The average Bitcoin is sold at a profit - A healthy market signal
Using Adjusted Spent Output Profit Ratio (aSOPR) in the chart above gives a simple metric that we can use to infer the market’s sentiment. When aSOPR is > 1, then investors are in profit when they spend or sell their BTC, otherwise, below 1, they are executing transactions at a loss. We add the 30-day Simple Moving Average to smooth the data and give us a better monthly signal and a broader focus.
Something to note when looking at last year’s cycle is the aSOPR has been greater than 1 and in an uptrend during the last bull market that started in late 2020. This year we see similar on-chain activity and aSOPR is trending sideways above the value of 1 which denotes BTC transacting at a profit and that we are currently in a bull market. When we see aSOPR dip below 1, caution should be exercised as this denotes a change in market sentiment. Currently, aSOPR is hovering above 1, investors are net transacting in profit and prices are recovering from the dip over the last few weeks. Mid-term price expectation remains bullish as we start 2022.
Short-term < 14 days, Sentiment: Bullish
Over the last month, liquidations occurred in derivatives markets flushing out over $10bn USD of long leverage backed largely by crypto-margined accounts. This combined with other negative news factors such as a recent uptick in the Omicron variant of COVID has sent prices sideways in the near term.

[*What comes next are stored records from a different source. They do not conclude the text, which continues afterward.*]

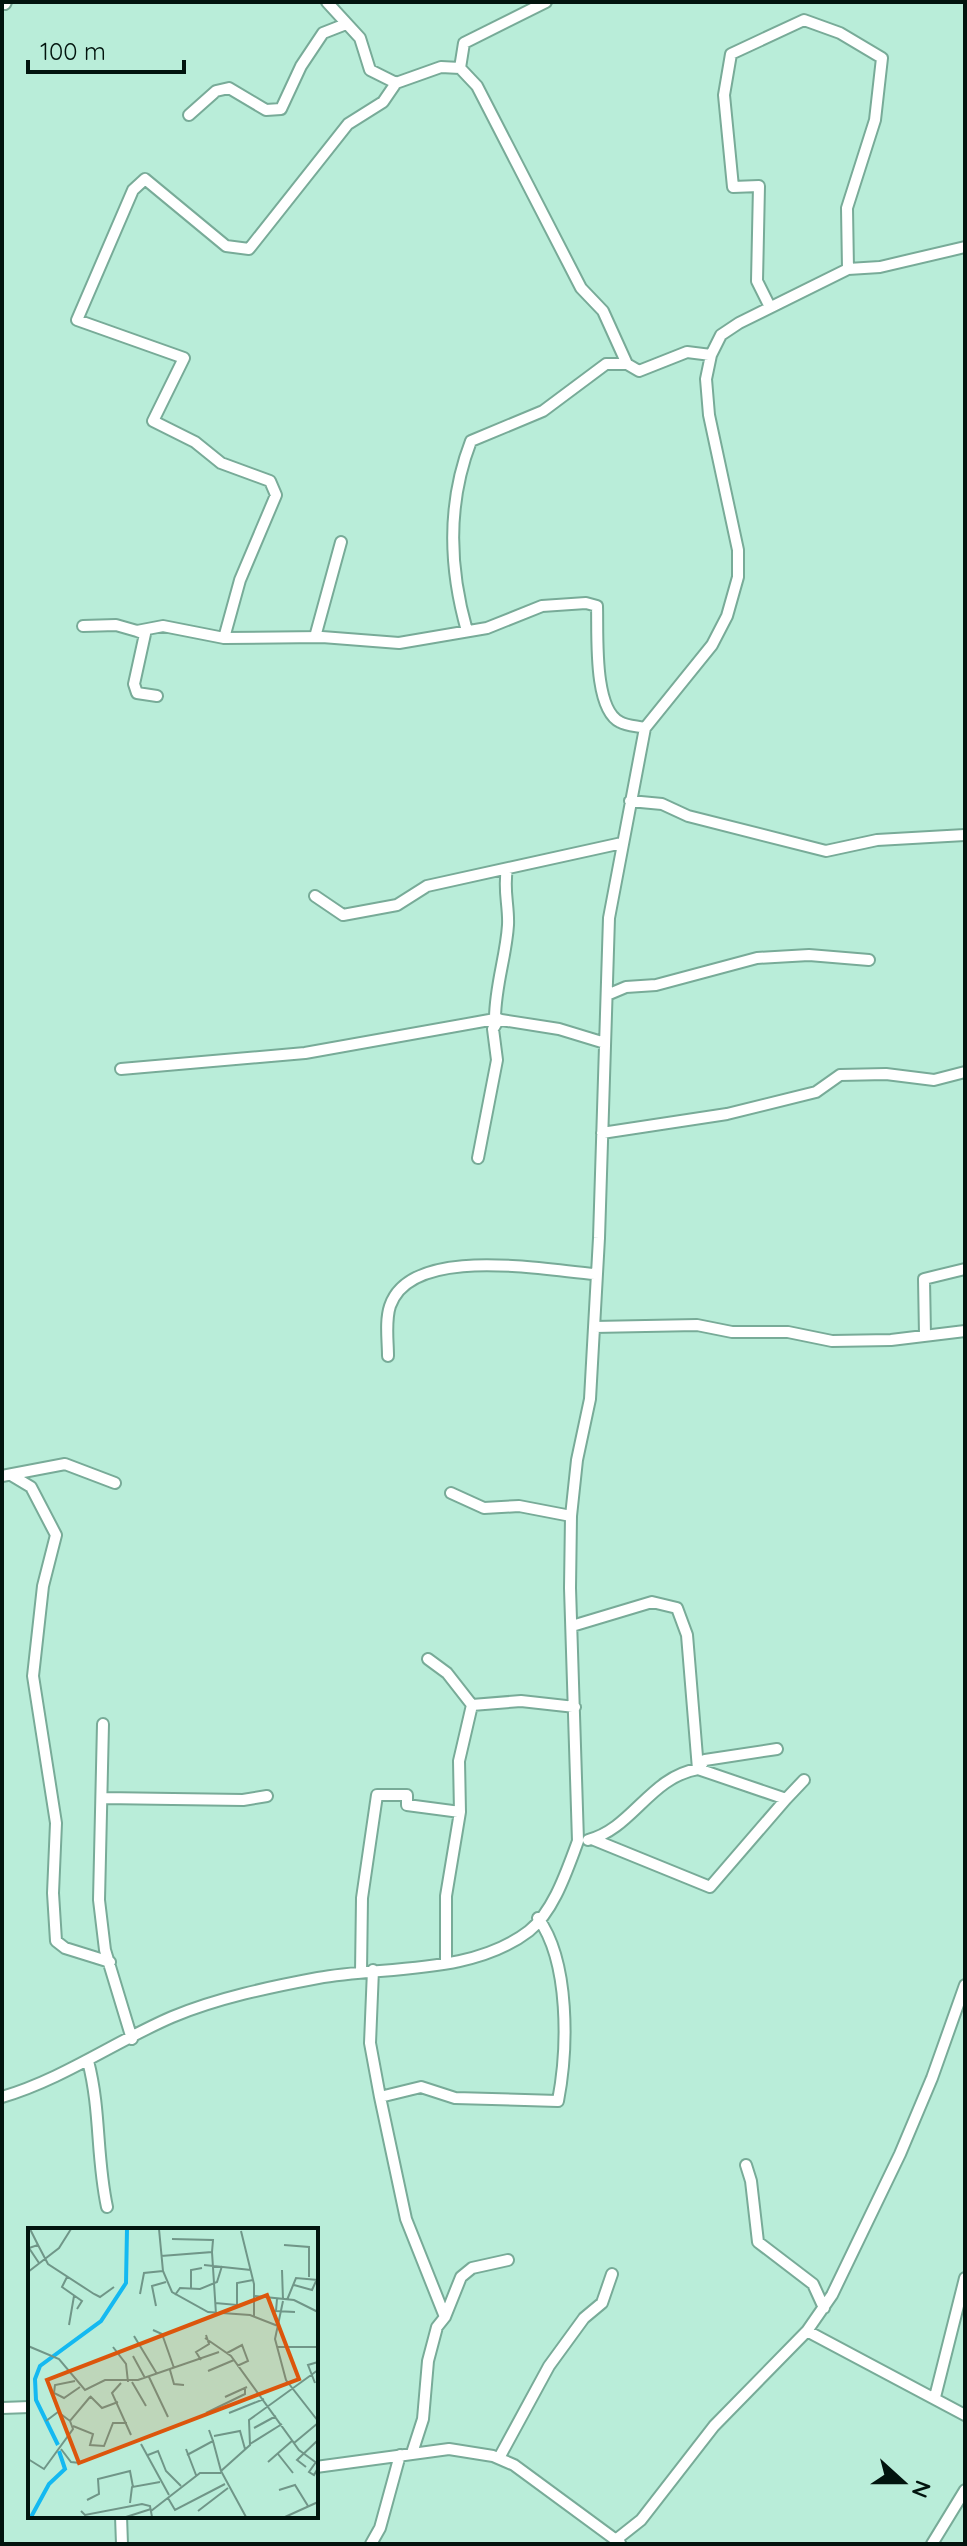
<svg xmlns="http://www.w3.org/2000/svg" width="967" height="2546" font-family="Quicksand,sans-serif">
<style>
.lines{fill:none;stroke-linecap:round;stroke-linejoin:round}
.minor-casing{stroke:#78ab98;stroke-width:14}
.minor{stroke:#fff;stroke-width:10}
.inset-river{fill:none;stroke:#14b9f1;stroke-width:4}
.inset-road{fill:none;stroke:#709688;stroke-width:2}
.view{fill:#dc560c;fill-opacity:0.15;stroke:#dc560c;stroke-width:4}
.inset-edge{fill:none;stroke:#02140e;stroke-width:4}
</style>
<rect width="100%" height="100%" fill="#b9edd9"/>
<g class="lines">
<defs>
<path id="minor" d="M327 2 360 38 370 70 396 83 441 67 460 68
M546 2 464 43 460 68 477 86 581 288 603 311 627 364
M5 4 6 2
M189 115 216 91 229 88 266 110 281 109 301 66 323 33 346 24
M770 307 757 281 759 186 733 187 724 95 731 54 804 20 840 33 882 58 875 120 847 208 848 269
M83 626 116 625 137 631 163 626 224 638 322 637 399 643 487 628 542 606 586 603 597 606C598 633 593 709 620 722 627 726 637 726 645 728
M137 631 145 634 134 684 137 693 157 696
M467 631C449 568 447 503 471 441L543 411 606 364H627L639 371 687 352 711 355
M315 637 341 542
M224 638 240 580 276 495 270 481 221 463 195 442 153 421 184 358 77 320 133 190 145 179 226 246 249 249 348 124 383 102 396 83
M630 801 662 804 688 816 826 851 877 840 965 835
M315 896 343 915 397 905 427 886 622 843
M607 995 626 987 656 985 757 958 809 955 869 960
M495 1019C495 986 506 957 508 925 509 906 503 889 507 869
M121 1069 305 1053 495 1019 559 1029 605 1043
M602 1133 727 1114 816 1092 840 1075 886 1074 934 1080 965 1072
M478 1158 497 1060 493 1029 499 1019
M594 1327 697 1325 732 1332H788L832 1341 891 1340 965 1331
M925 1335 924 1279 965 1269
M388 1356C388 1341 385 1321 390 1306 411 1244 543 1270 595 1274
M11 1475 31 1487 56 1535 43 1586 33 1676 56 1823 53 1893 56 1941 65 1948 110 1962
M2 1476 65 1464 115 1483
M451 1493 484 1508 519 1506 571 1516
M572 1626 652 1602 677 1608 687 1635 698 1769 786 1799 804 1780
M428 1659 447 1673 472 1705 459 1761 460 1812 446 1896V1962
M472 1705 521 1701 575 1707
M103 1724 99 1900 105 1950 132 2039
M103 1798 243 1800 267 1796
M592 1839 710 1887 786 1799
M588 1840C632 1829 650 1777 698 1769L705 1760 777 1749
M373 1970 370 2043 380 2097 421 2087 455 2098 558 2101C568 2049 570 1962 538 1918
M361 1972 362 1898 377 1795H407V1805L460 1812
M88 2061C101 2111 96 2156 107 2207
M2 2097C63 2079 114 2042 172 2017 217 1998 270 1987 318 1978 385 1966 472 1975 529 1931 554 1911 567 1870 578 1841L570 1588 571 1516 577 1460 590 1399 599 1238 609 918 645 728 712 645 727 616 738 577V550L709 415 706 379 711 355 721 335 739 323 848 269 880 267 965 247
M380 2097 406 2219 445 2317
M746 2165 751 2181 758 2242 813 2284 824 2308
M807 2331 965 2415
M935 2397 965 2278
M2 2408 30 2407
M412 2453 423 2419 428 2361 437 2327 445 2317 461 2277 472 2268 508 2260
M499 2458 549 2366 584 2318 602 2303 612 2274
M316 2467 449 2449 493 2456 514 2465 620 2543
M121 2516 122 2544
M617 2539 641 2520 714 2426 807 2331 832 2295 900 2154 932 2078 965 1985
M371 2544 380 2528 400 2455
M932 2544 965 2490"/>
</defs>
<!-- minor casing -->
<use href="#minor" class="minor-casing"/>
<!-- minor -->
<use href="#minor" class="minor"/>
</g>
<!-- overview -->
<g transform="translate(28 2228)">
<rect width="290" height="290" fill="#b9edd9"/>
<path class="inset-river" d="M30 217 8 172 7 151 12 138 73 93 98 55 99 1M3 289 21 256 37 241 31 223"/>
<path class="inset-road" d="M2 1 10 17 1 20 11 35M131 1 135 43 144 64 180 84 222 87 250 98M213 3 226 56V88M10 17 20 36 66 66 72 69 86 59M256 17 281 19V49M184 24 188 86M133 28 184 24 185 12 144 11M176 37 223 42M254 42 255 72M0 44 31 20 43 1M39 49 34 59 54 73 49 81M266 57 284 62 289 51M163 60V42L174 40M112 66 116 45 135 43M147 67 152 60 172 61 189 54 194 38M227 68 266 72 290 84M249 71 248 83 267 84M259 72 268 50 290 52M255 73 247 111 258 152 290 193M187 75 209 77V55L225 52M128 78 124 58 138 54M41 97 46 68M125 102 134 106 146 140M106 108 129 146M177 110 203 128 271 222 290 236M0 118 31 131 57 162 77 152H110L191 124M85 119 98 136 100 154M250 119H290M199 125 214 117 220 133 209 138M105 128 117 150M173 132 168 124 181 116 178 107M142 142 146 156 156 157M180 143 206 132M121 149 140 189M47 153 27 157 26 165 36 170 52 159M104 154 118 178M93 155 84 165 103 207M287 155 280 137 290 134M62 168 74 180 90 174M197 169 219 159M178 185 217 166V161M201 185 236 171M18 193 30 184 42 193 62 169M45 198 65 206 62 217 76 218 85 195H99M226 200 248 188M186 208 212 203 217 221M185 213 193 243M266 215 290 195M113 216 141 267M222 216 254 196M33 221 43 234 52 235M158 221 168 247M250 226 265 245M120 227 130 223 138 243 153 258M159 227 185 213 181 202M0 231 16 241 45 201 42 193M240 234 265 212M288 234 281 244 286 247 290 240M278 239 269 232 290 212M251 262 267 257 280 278M140 270 147 282 197 256M59 272 71 266 70 251 102 243 105 259M102 275 104 259 132 254M53 283 57 287 114 276 122 278 124 289M123 283 172 245H193M170 283 200 260M98 289 123 281M218 289 193 243 222 217 221 192 290 142M257 289 290 274"/>
<path class="view" d="M239 67 271 151 51 235 19 152Z"/>
<rect width="290" height="290" class="inset-edge"/>
</g>
<!-- border -->
<rect width="967" height="2546" fill="none" stroke="#02140e" stroke-width="8"/>
<!-- north arrow -->
<g transform="translate(903 2482) rotate(111)" stroke="#b9edd9" stroke-width="6" paint-order="stroke">
<path d="M0-6L14 30L0 20L-14 30Z" fill="#02140e"/>
<text y="-12" font-size="22" font-weight="bold" text-anchor="middle" fill="#02140e">N</text>
</g>
<!-- scale -->
<path d="M28 60v12h156v-12" fill="none" stroke="#02140e" stroke-width="4"/>
<text x="40" y="60" font-size="24" fill="#02140e" stroke="#b9edd9" stroke-width="6" paint-order="stroke">100 m</text>
</svg>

The price of BTC has dipped over recent weeks losing over $20,000 USD, in a relatively short amount of time with the current price hovering in the high $40,000 USD range.
Potential for growth in the short-term
Market sentiment is relatively calm with Bitcoin trading sideways with short-term indicators slowly trending towards a bullish recovery in the near term. Futures Open interest on exchanges is increasing slightly, funding rates are just above positive, and have remained low throughout the fall. Stablecoin Ratio represents buying power, meaning that there are plenty of coins like USDT (Tether) and USDC on exchange wallets available to be used to buy Bitcoin.

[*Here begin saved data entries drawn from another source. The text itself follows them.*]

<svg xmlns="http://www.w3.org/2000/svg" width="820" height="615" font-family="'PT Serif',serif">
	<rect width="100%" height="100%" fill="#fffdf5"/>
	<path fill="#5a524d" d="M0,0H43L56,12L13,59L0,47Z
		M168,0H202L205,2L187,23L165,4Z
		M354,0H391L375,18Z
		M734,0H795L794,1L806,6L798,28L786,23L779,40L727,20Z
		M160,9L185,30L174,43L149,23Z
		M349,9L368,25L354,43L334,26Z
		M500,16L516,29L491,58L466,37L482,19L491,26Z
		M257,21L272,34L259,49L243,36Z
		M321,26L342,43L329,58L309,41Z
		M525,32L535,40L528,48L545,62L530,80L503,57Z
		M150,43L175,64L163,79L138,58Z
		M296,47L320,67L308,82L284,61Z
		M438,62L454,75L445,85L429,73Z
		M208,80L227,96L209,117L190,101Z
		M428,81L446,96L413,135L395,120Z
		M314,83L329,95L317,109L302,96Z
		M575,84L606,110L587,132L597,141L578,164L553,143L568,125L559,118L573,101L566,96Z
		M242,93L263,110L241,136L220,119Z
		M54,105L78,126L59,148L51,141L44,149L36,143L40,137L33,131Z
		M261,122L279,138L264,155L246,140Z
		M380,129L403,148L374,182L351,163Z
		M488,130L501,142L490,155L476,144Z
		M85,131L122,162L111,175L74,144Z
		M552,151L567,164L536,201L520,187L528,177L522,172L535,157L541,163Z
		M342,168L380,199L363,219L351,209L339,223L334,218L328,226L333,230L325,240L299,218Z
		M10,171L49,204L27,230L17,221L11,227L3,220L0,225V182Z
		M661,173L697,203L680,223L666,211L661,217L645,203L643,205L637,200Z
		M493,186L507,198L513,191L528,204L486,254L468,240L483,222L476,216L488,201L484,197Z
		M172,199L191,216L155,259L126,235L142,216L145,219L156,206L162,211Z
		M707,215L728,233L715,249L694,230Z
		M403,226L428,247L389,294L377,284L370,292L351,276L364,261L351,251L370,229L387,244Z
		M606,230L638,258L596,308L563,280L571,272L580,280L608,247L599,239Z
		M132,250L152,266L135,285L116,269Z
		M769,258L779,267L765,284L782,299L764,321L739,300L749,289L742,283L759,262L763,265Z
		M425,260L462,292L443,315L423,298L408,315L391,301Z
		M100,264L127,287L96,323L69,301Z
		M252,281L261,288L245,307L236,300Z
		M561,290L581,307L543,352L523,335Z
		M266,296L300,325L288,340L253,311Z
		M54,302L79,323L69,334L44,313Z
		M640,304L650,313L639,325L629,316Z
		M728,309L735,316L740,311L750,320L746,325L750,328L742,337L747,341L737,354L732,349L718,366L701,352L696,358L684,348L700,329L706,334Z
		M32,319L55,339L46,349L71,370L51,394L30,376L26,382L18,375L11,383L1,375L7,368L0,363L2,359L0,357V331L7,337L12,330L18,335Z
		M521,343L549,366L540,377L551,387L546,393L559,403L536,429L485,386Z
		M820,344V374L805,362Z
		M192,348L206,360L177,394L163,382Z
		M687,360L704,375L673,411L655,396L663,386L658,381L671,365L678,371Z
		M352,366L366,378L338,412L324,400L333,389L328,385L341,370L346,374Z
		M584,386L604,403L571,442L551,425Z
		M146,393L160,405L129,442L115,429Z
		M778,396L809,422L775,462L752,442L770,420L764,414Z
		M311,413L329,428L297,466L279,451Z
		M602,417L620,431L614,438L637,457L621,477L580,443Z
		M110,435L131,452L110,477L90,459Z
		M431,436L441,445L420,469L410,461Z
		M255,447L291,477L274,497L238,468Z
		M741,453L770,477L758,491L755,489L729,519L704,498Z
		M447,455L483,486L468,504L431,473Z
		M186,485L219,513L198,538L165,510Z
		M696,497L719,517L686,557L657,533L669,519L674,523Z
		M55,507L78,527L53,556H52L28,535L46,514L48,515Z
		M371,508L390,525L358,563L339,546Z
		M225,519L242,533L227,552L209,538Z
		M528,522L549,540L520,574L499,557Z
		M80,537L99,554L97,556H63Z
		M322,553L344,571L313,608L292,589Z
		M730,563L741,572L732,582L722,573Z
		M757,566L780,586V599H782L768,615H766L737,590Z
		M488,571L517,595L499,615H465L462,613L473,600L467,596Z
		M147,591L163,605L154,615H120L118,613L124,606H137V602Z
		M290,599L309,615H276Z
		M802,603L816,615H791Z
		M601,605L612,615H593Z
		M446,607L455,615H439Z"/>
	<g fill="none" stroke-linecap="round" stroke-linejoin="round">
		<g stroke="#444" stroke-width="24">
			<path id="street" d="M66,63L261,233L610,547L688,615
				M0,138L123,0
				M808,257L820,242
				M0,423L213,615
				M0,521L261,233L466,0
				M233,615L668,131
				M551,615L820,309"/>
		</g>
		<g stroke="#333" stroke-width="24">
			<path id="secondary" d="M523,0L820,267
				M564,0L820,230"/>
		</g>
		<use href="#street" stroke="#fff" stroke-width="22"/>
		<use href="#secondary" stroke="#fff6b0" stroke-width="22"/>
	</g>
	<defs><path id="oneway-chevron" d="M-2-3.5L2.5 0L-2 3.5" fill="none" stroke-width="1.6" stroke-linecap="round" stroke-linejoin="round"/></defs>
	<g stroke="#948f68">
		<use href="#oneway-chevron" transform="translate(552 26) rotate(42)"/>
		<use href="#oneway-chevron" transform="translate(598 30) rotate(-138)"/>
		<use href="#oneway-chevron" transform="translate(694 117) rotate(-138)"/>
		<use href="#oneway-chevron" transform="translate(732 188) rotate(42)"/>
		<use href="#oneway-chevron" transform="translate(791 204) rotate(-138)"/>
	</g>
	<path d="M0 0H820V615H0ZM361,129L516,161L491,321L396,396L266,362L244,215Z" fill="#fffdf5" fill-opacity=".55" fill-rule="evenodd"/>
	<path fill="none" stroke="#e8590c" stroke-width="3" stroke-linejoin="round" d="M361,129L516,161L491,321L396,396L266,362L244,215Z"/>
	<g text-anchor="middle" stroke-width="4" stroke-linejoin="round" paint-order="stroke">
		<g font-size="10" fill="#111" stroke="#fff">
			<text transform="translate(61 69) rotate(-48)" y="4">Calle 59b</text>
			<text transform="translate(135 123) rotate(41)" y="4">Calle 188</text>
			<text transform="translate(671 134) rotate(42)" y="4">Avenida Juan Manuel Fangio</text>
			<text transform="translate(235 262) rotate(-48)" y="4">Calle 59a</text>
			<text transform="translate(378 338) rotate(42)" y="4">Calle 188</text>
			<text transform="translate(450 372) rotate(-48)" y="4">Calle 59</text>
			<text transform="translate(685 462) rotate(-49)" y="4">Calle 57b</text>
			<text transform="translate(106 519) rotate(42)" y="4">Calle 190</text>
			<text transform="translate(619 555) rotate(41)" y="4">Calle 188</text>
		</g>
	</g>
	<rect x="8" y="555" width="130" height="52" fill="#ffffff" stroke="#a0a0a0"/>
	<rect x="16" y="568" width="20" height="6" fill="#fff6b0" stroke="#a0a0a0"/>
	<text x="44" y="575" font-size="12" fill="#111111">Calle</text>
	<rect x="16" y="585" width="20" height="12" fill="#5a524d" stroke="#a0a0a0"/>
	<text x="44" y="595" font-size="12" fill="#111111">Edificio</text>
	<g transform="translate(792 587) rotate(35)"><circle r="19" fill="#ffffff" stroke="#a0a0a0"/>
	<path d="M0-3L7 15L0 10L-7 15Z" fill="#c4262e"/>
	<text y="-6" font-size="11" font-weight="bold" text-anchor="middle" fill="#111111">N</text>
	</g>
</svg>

Short-Term: Neutral with Caution
Derivatives markets took a large hit in early December, flushing out 38% of the Future Open Interest that had built up over the past weeks as the price of BTC soared to a new ATH in November. This opens the possibility of less risk in the short term, at least at current prices. Additionally, large amounts of stablecoin provide the buying power to fuel the bull market in the coming year. Some volatility is expected as we close out 2021, and while BTC continues to consolidate in the high $40,000 USD levels we could also see prices dip by 20% in the short term.
Mid- and Long: Bullish
The mid-and long-term outlook is bullish as a supply shock is forming and favorable advancements in financial markets, such as different ETF products, are emerging. Recent updates to the Bitcoin protocol (Taproot Upgrade) have made it easier for developers to integrate Bitcoin payments into their applications. In addition, the hash rate of the BTC network has never been stronger, meaning there are more computers mining and hosting Bitcoin nodes than ever before.